Barbara Breen, a medical assistant at Kaiser Permanente Oakland Medical Center in the early 1970s, had her hands on paper charts as well as on the pioneering electronic medical records of the day. She often stood by as lunchtime relief to ensure the computer ran fluidly as it processed punch cards that coded the results of patient visits for Kaiser Permanente’s complete physical (multiphasic) examination.

She was on the cutting edge of computer technology at the time and was in awe. “I got to see all these brand new machines and they assigned me to the spirometer (to test lung capacity),” Breen recalled recently. “The patients filled out a medical questionnaire (health assessment) and had 90 minutes to go around to all the cubicles where they had the tests.”

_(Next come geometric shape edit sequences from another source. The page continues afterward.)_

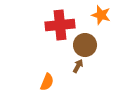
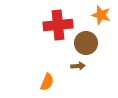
red cross: moved 2 px left
brown circle: moved 1 px right, 2 px up
brown arrow: rotated 56 degrees clockwise
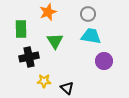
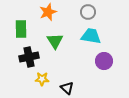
gray circle: moved 2 px up
yellow star: moved 2 px left, 2 px up
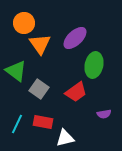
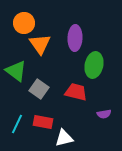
purple ellipse: rotated 45 degrees counterclockwise
red trapezoid: rotated 130 degrees counterclockwise
white triangle: moved 1 px left
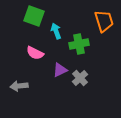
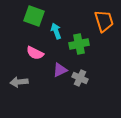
gray cross: rotated 21 degrees counterclockwise
gray arrow: moved 4 px up
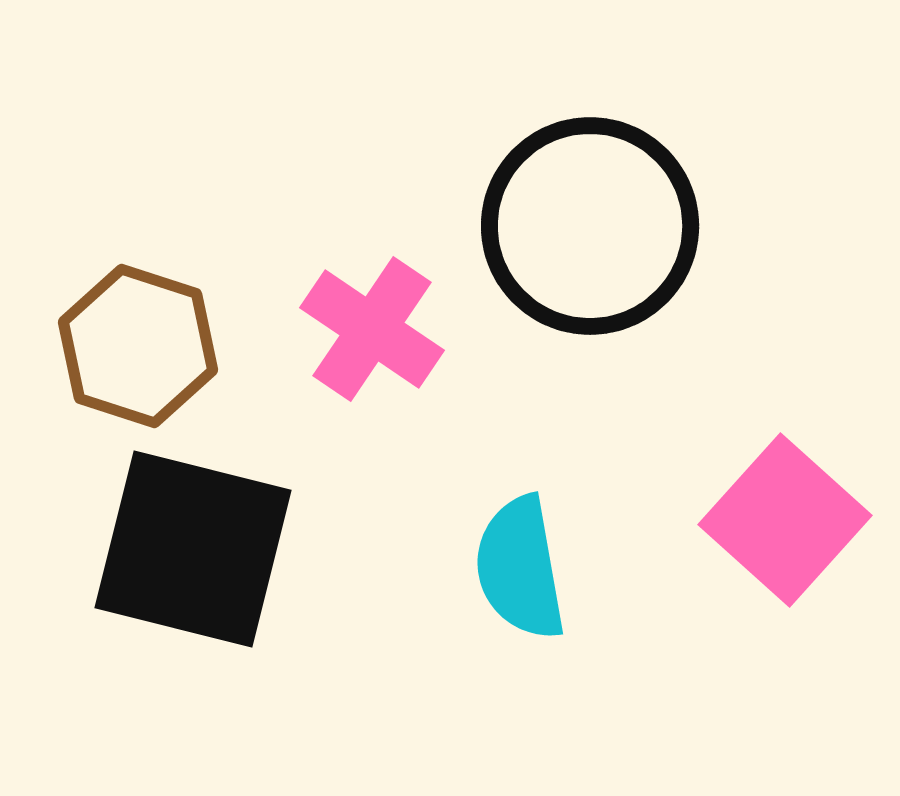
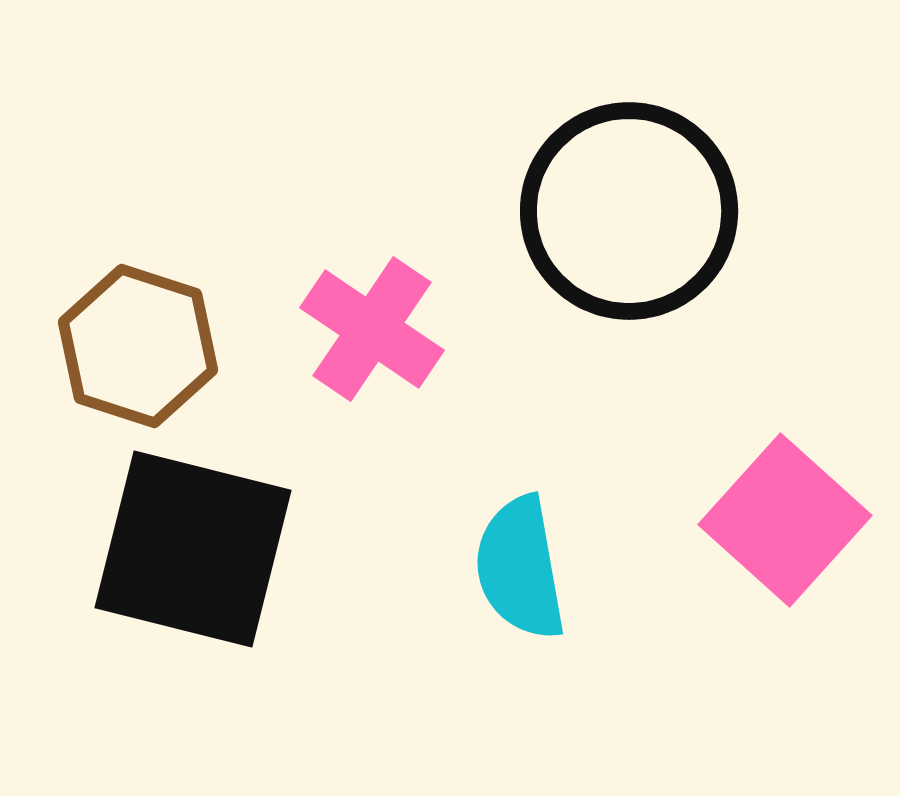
black circle: moved 39 px right, 15 px up
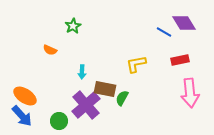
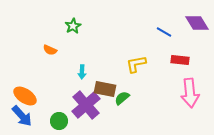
purple diamond: moved 13 px right
red rectangle: rotated 18 degrees clockwise
green semicircle: rotated 21 degrees clockwise
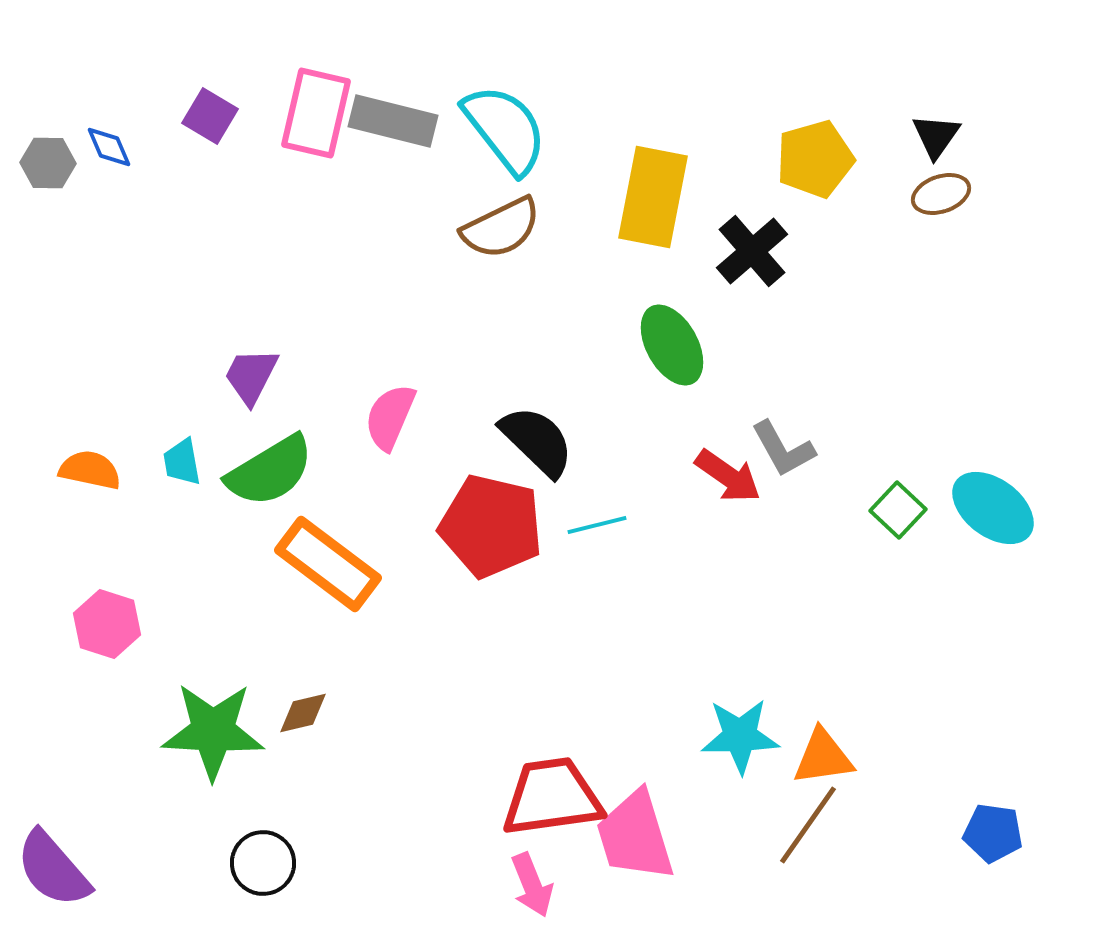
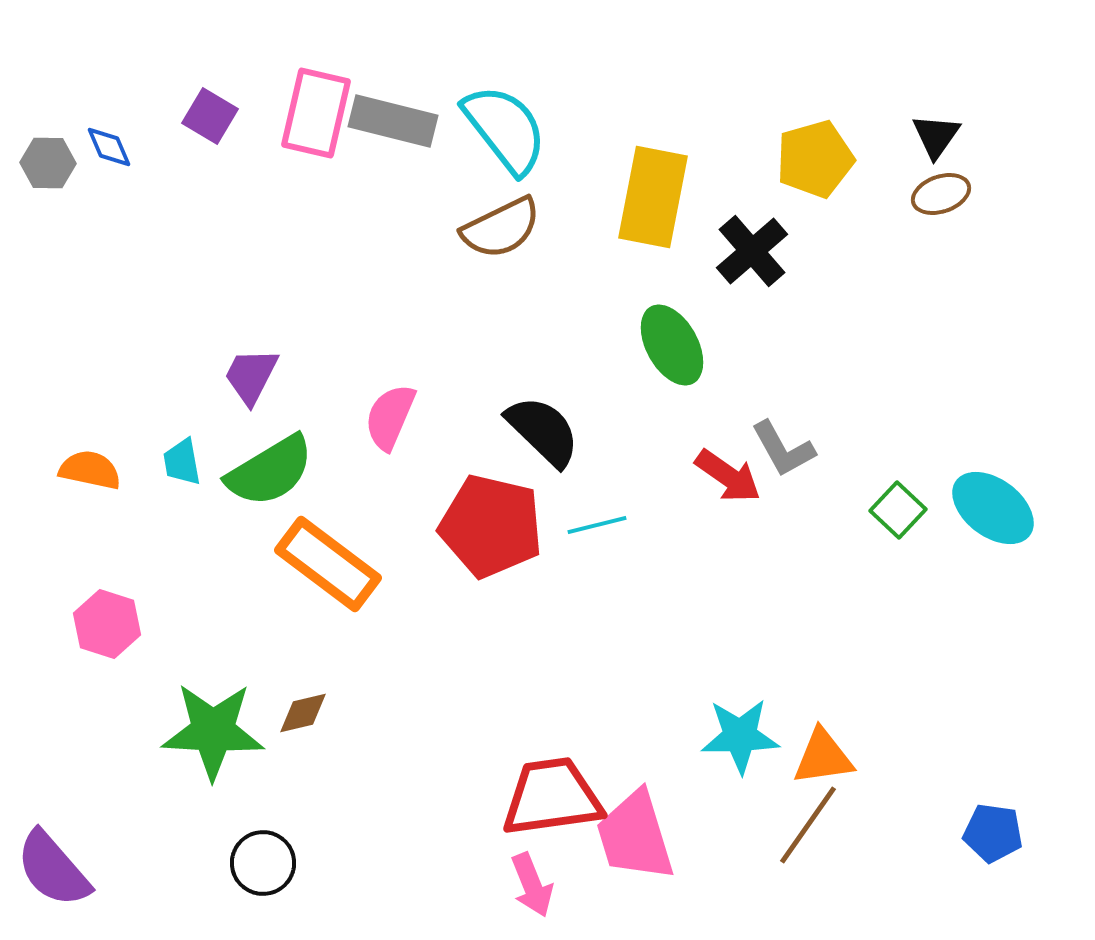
black semicircle: moved 6 px right, 10 px up
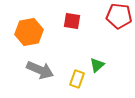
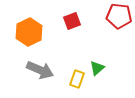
red square: rotated 30 degrees counterclockwise
orange hexagon: rotated 16 degrees counterclockwise
green triangle: moved 3 px down
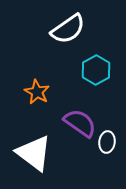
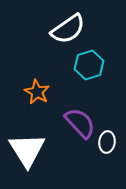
cyan hexagon: moved 7 px left, 5 px up; rotated 12 degrees clockwise
purple semicircle: rotated 12 degrees clockwise
white triangle: moved 7 px left, 3 px up; rotated 21 degrees clockwise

Data collected by Breen and others in the multiphasic unit were fed into early computers that took up the basement at 3779 Piedmont Ave., just off of MacArthur Boulevard near Kaiser Permanente’s flagship medical center in Oakland, Calif.

Tracking members’ health over decades

Over the years, these records, now considered invaluable and precious, have been the basis for many Kaiser Permanente longitudinal research projects. Collection of detailed patient data from 1964 to 1972 was made possible by the pioneering computer work of Morris Collen, MD, largely funded by the federal government.

Barbara Breen

Barbara Breen, on the Kaiser Permanente staff for 30 years, had her hands on paper charts as well as early electronic health records.

Breen, who worked for Kaiser Permanente for 30 years mostly in the northern San Francisco Bay Area, recalls having the duty to retrieve charts for patients scheduled to come into the San Rafael facilities in the 1970s.

“I got a job down on Fourth Street, which was an old motel . . . General Medicine was downstairs and Internal Medicine was upstairs, and the garage next door is where all the charts were. And in those days, we didn’t have (access to) computers yet, so if you needed a chart ASAP you would order it by phone.

“The chart room didn’t always have an extra person to bring the chart over. So the medical assistant or other (staff person) went out, rain or shine, across the parking lot, into the remodeled garage and picked up your chart.”

Today, Kaiser Permanente medical centers are constructed without medical chart rooms, indicating a confidence that the electronic chart is here to stay. With KP HealthConnect® in place, patients get their routine test results much quicker, and they can discuss their care with their physicians via secure email and mobile devices.

For member convenience, patients who travel can have their medical data downloaded on to a memory stick to take wherever they go. For quality of care, physicians have access to patients’ medical information in any of Kaiser Permanente’s facilities nationwide, enabling better care and avoiding duplication of tests.

 


1 Kaiser Permanente has been awarded Stage 7 honors by the Health Information Management Systems Society Analytics for 36 of its hospitals. Stage 7 is the highest award in the category and recognizes environments in which paper charts are no longer used to deliver patient care. KP was also honored with the HIMSS Davis Award for Excellence for 2011. The 2013 annual HIMSS conference is underway in New Orleans through Thursday, March 7.

2 Selby, JV, Friedman, GD, Quesenberry CP Jr, Weiss NS. A case-control study of screening sigmoidoscopy and mortality from colorectal cancer. New England Journal of Medicine 1992.